Why can you do this substitution?

Question

The stationary states of a linear potential well are given by the solutions of the following differential equation:

$$\dfrac {\partial^2 f} {\partial x^2} - 2(x - c)f(x) =0$$

On Sakurai's Modern Quantum Mechanics, he claims the substitution $z = 2^{1/3}(x-c)$ transforms this into:

$$\dfrac {\partial^2 f} {\partial z^2} - zf(z) =0$$

Wolfram alpha confirms this solution, but that is not at all evident to me. I would write:

$$\dfrac {\partial^2 f(x)} {\partial z^2} - 2^{1/3}zf(x^2) =0, $$ where $x$ is evaluated at $x = 2^{-1/3}z-c$. I would like to write the equation in the form prescribed by Sakurai, since then the solution is given by Airy's function.
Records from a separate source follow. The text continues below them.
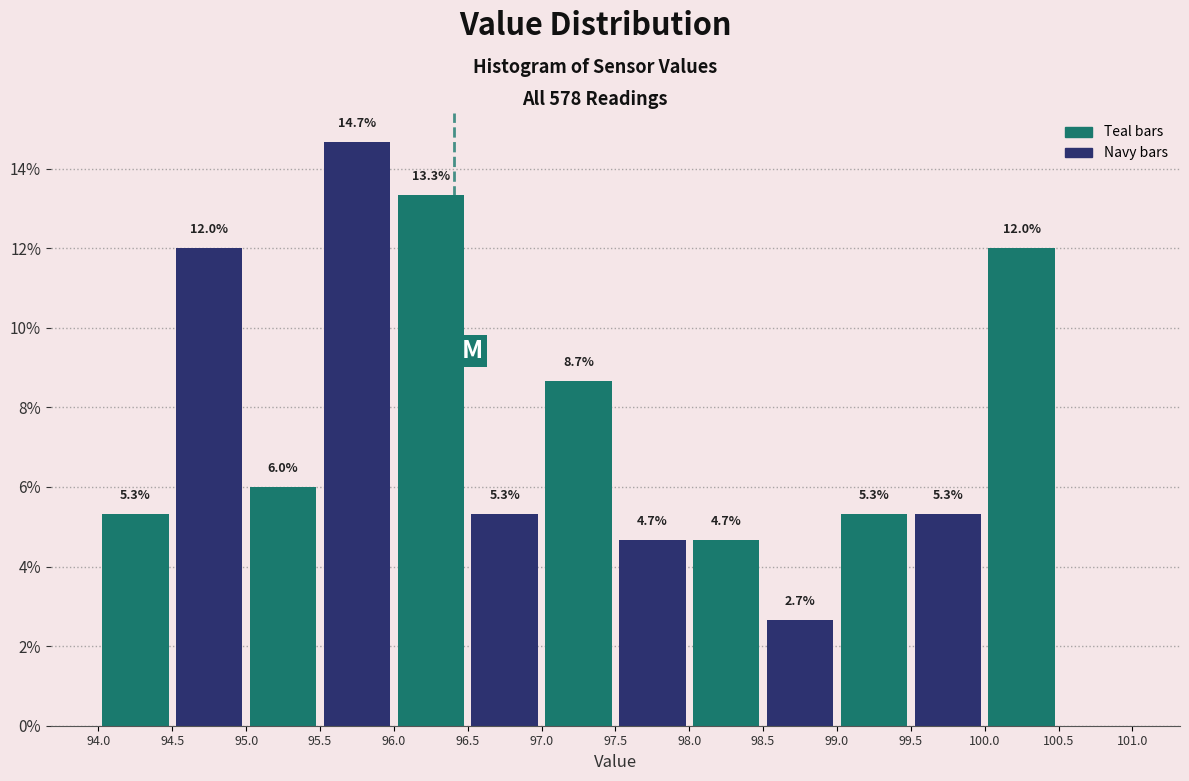

Over which range of the x-axis is the bar tallest?

95.5 to 96.0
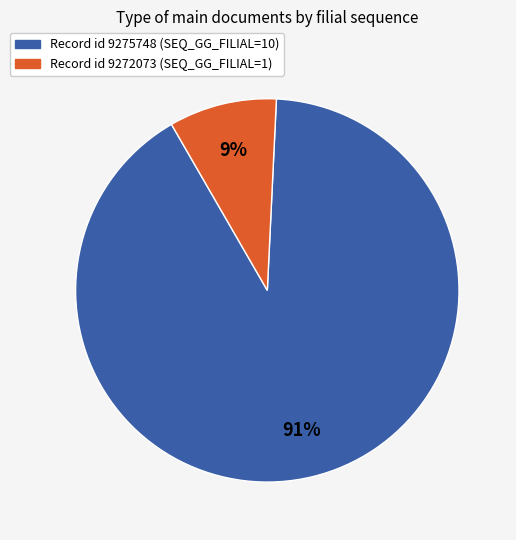

How many segments does this pie chart have?

2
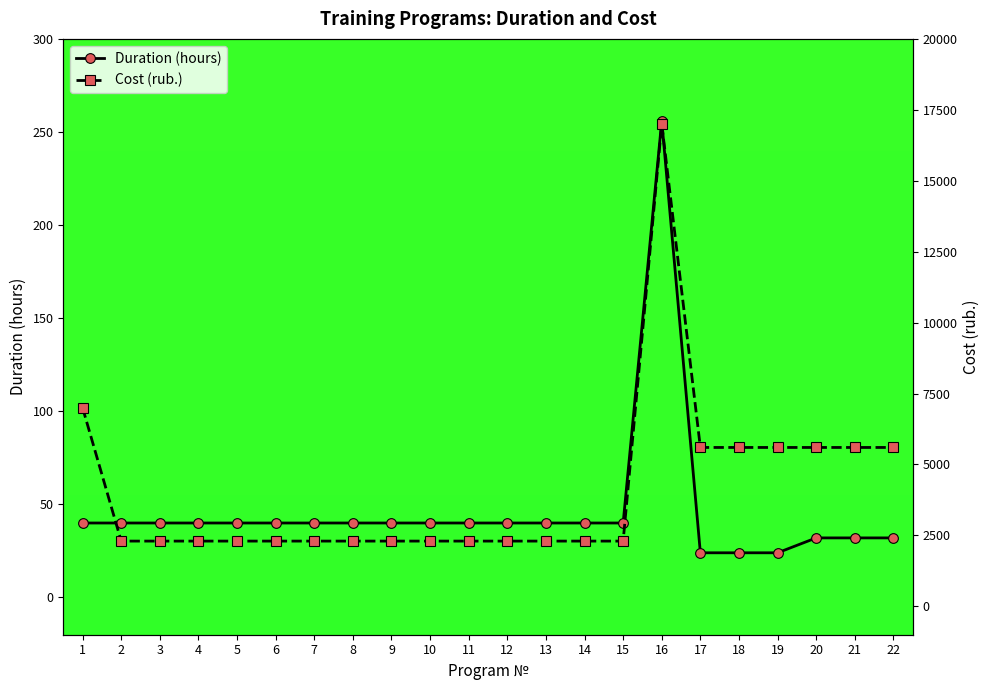

What is the total value across all series at 10?

2340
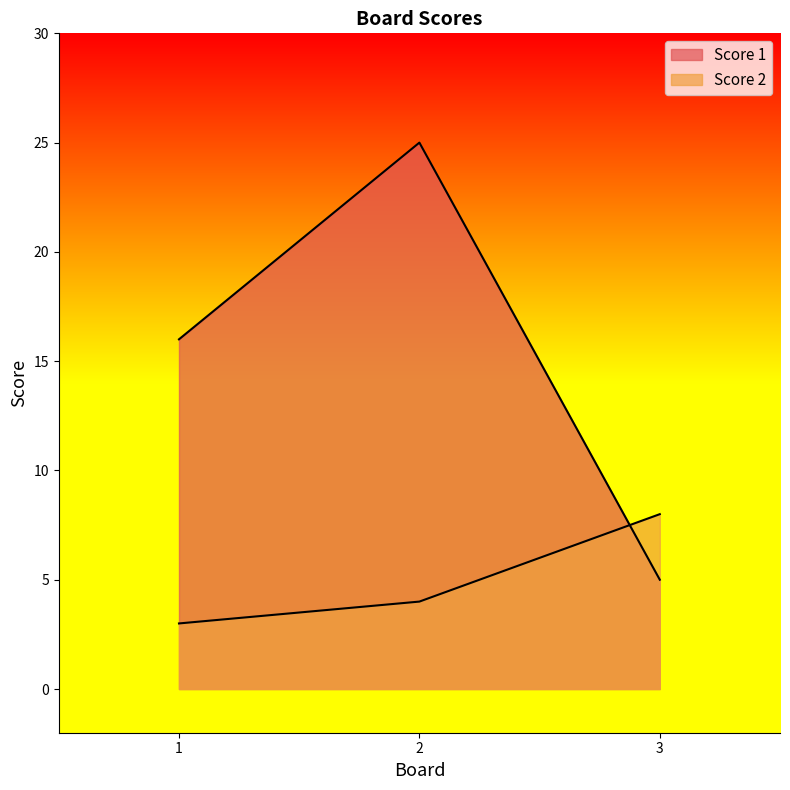

How many distinct data groups are displayed?

2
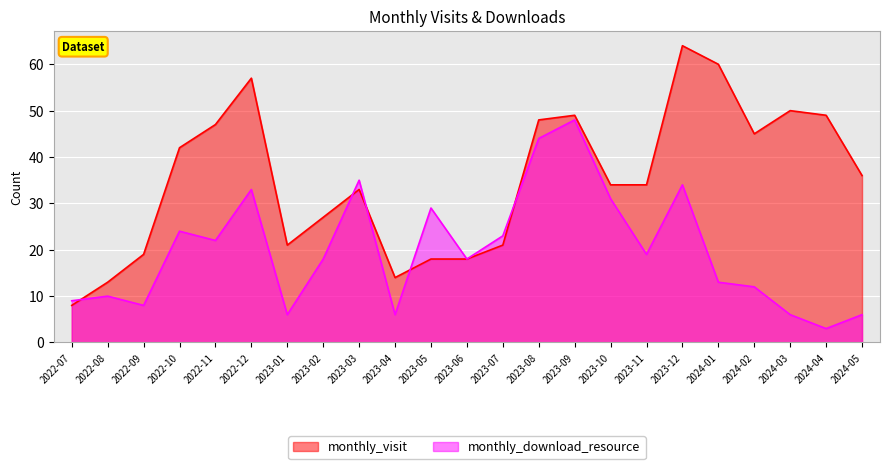

What is the label of the 16th point from the left?

2023-10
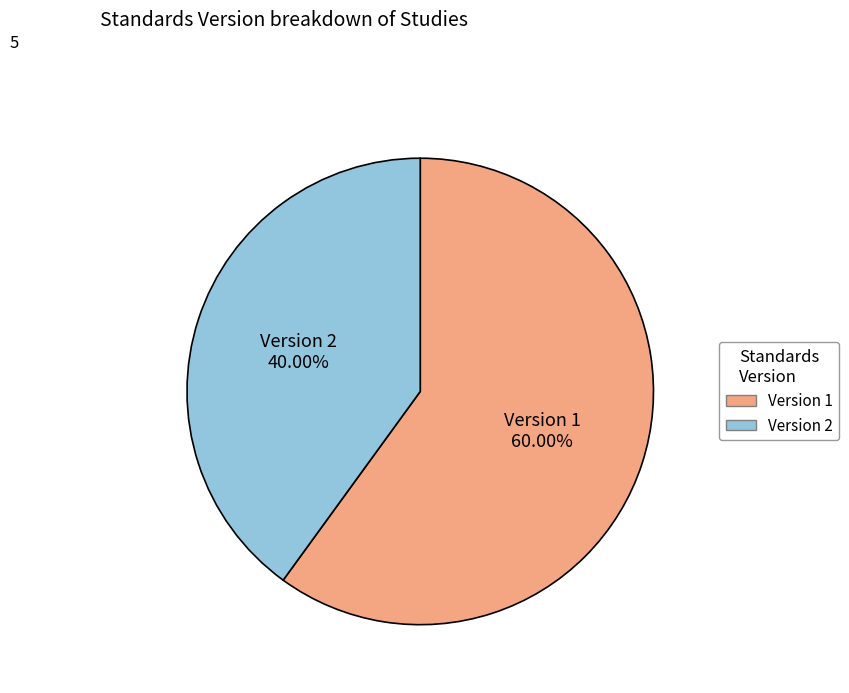

Is there any slice that represents more than half of the pie?

Yes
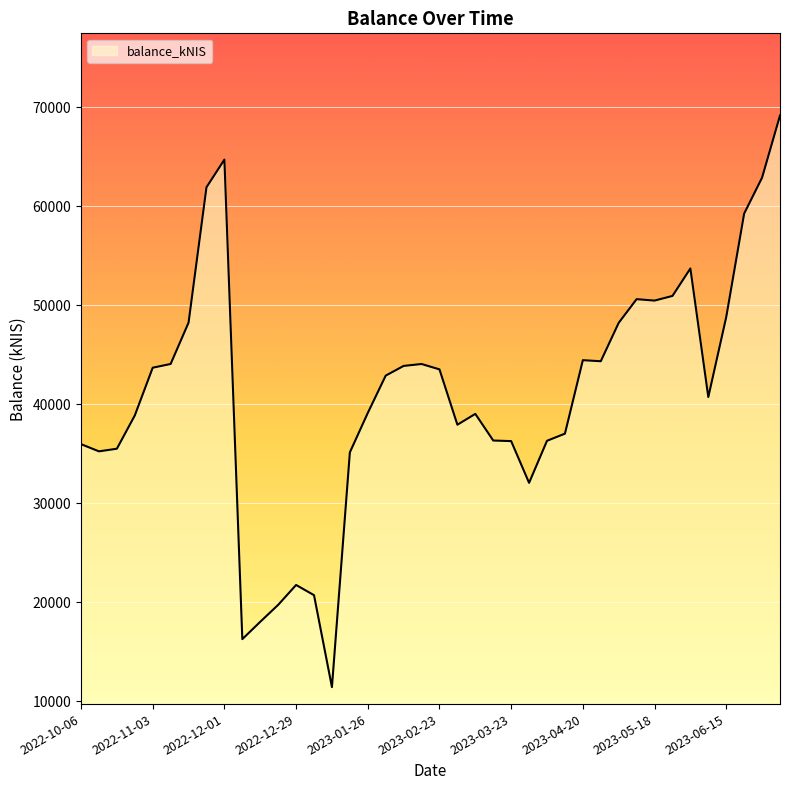

What is the difference between the maximum and minimum values?

57742.3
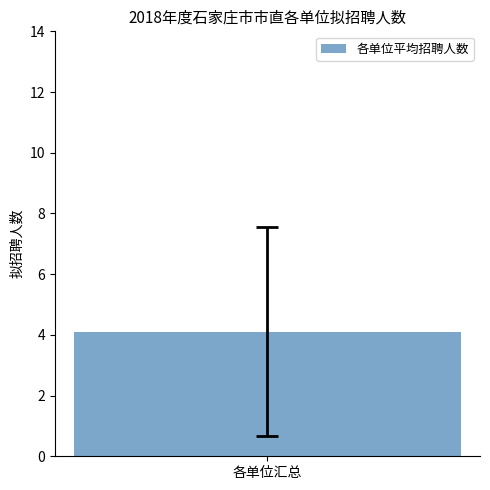

Are the bars horizontal?

No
What did he do to transform the equation?

Answer 1

By the chain rule, $$\frac{\partial f}{\partial x} = \frac{\partial f}{\partial z}\frac{\partial z}{\partial x} = 2^{1/3}\frac{\partial f}{\partial z}$$ $$\frac{\partial^{2}f}{\partial x^{2}} = \frac{\partial}{\partial x}\left[\frac{\partial f}{\partial x}\right] = \frac{\partial}{\partial x}\left[2^{1/3}\frac{\partial f}{\partial z}\right] = \frac{\partial z}{\partial x}\frac{\partial}{\partial z}\left[2^{1/3}\frac{\partial f}{\partial z}\right] = 4^{1/3}\frac{\partial^{2} f}{\partial z^{2}}$$ This turns $$\frac{\partial^{2} f}{\partial x^{2}} - 2(x-c)f = 0$$ Into $$4^{1/3}\frac{\partial^{2} f}{\partial z^{2}} - 4^{1/3}zf = 0$$ And dividing by $4^{1/3}$ gives $$\frac{\partial^{2} f}{\partial z^{2}} - zf = 0$$